Bilans contrastés

Affaiblis par les fluctuations monétaires et les mauvaises performances économiques, les établissements financiers présentent des résultats en demi-teintes. Le Bénin, l’Éthiopie et la Guinée équatoriale font exception.

Publié le 17 mai 2004 Lecture : 5 minutes.

Comment se portent les banques africaines au moment où il est question de durcir les règles prudentielles, dans le cadre des accords de Bâle II(*) ? À l’exception des établissements liés à des réseaux internationaux et des banques de proximité, du type Bank of Africa, rares sont celles qui affichent de bons résultats. Du Maghreb à l’Afrique australe, en passant par l’Afrique de l’Ouest ou de l’Est, tous les indicateurs sont en baisse : le produit net bancaire, le résultat net ou encore le rendement des fonds propres. Une crise due à trois facteurs d’importance inégale. Les trop fortes fluctuations des devises internationales, notamment le dollar, qui joue un rôle majeur sur le continent même si l’euro « fort » continue sa percée dans les zones où les échanges se font principalement avec l’Europe. Le deuxième problème vient de la mauvaise santé des économies africaines : en dehors des pays pétroliers, peu d’économies affichent un taux de croissance supérieur à 5 %, alors qu’il faudrait parvenir à un taux d’au moins 7 % pour enclencher une dynamique de développement. Viennent enfin les erreurs de gestion de certains patrons de banques, qui, sur la durée, ont accumulé les créances douteuses.

Entrées du jeu de données =
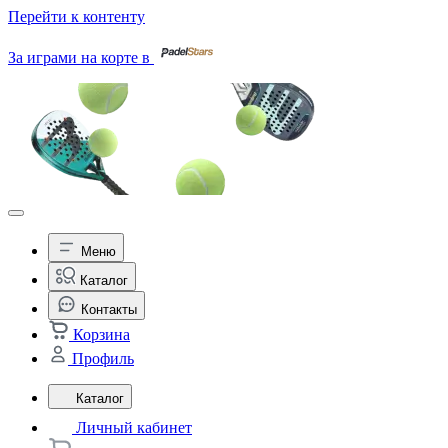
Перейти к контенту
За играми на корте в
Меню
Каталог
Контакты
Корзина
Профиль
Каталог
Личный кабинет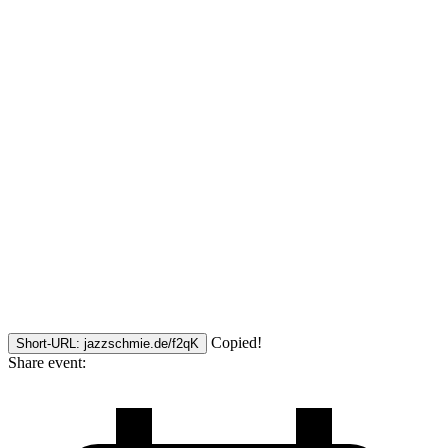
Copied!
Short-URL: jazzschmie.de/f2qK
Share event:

Votre tâche = Pouvez-vous rédiger la suite de l'article sur la santé des banques africaines, à partir de l'endroit où il s'arrête ? Ces enregistrements proviennent d'une autre source.

Résultat obtenu =
Ainsi, en 2002, selon le magazine Ecofinance, le total du bilan des 200 banques africaines a reculé de 6 %, pour atteindre 397,6 milliards de dollars. Ce qui « les place, toutes ensemble, derrière des groupes comme Lloyds, Crédit agricole ou Fortis ». À l’heure où il n’est question que de mondialisation et de concurrence accrue, il est évident que cette faiblesse structurelle ne favorise pas le développement des économies africaines, bien au contraire.
Le bilan est donc, comme à l’accoutumée, contrasté selon les régions. En Afrique australe, outre l’effet d’accordéon observé sur le bilan des banques sud-africaines, et en dehors du cas dramatique du Zimbabwe, la région continue de tirer la langue, y compris en Angola, où l’évaporation des recettes pétrolières se poursuit partiellement. La bonne nouvelle vient ici du Botswana et du Mozambique, deux pays qui connaissent des progrès économiques et la bonne gouvernance.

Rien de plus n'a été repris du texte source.